##### Data extracts
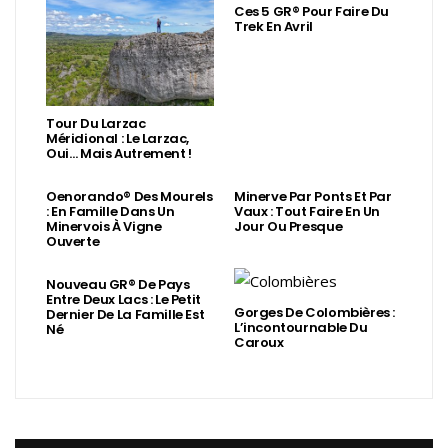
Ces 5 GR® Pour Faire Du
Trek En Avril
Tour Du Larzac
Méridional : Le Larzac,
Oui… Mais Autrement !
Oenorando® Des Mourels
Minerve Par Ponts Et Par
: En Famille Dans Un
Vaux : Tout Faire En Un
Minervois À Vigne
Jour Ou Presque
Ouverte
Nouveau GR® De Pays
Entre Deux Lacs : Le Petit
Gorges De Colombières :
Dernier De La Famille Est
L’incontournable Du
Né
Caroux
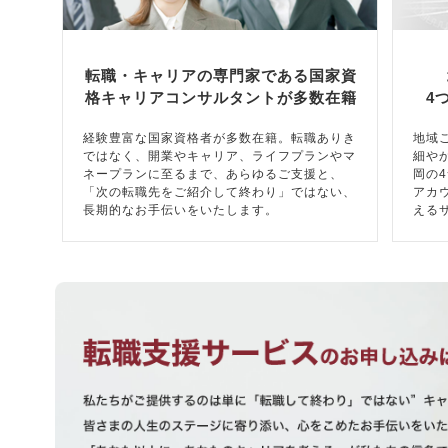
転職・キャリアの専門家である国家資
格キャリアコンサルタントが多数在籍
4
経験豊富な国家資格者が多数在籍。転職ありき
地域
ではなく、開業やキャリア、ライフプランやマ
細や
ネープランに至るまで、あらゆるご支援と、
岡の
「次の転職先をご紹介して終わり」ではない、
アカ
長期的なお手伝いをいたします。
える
##########
##### Data extracts
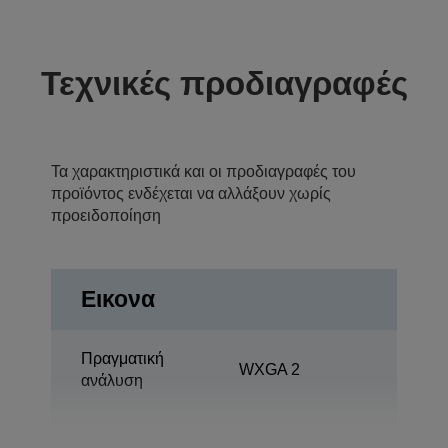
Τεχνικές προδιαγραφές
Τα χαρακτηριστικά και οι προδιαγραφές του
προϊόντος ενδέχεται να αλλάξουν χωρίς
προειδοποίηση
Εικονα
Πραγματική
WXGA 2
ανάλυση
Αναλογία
##########
◆ Try it: Return each line of the entries that holds the string "Larzac".

◆ Response for this exercise:
Tour Du Larzac
Méridional : Le Larzac,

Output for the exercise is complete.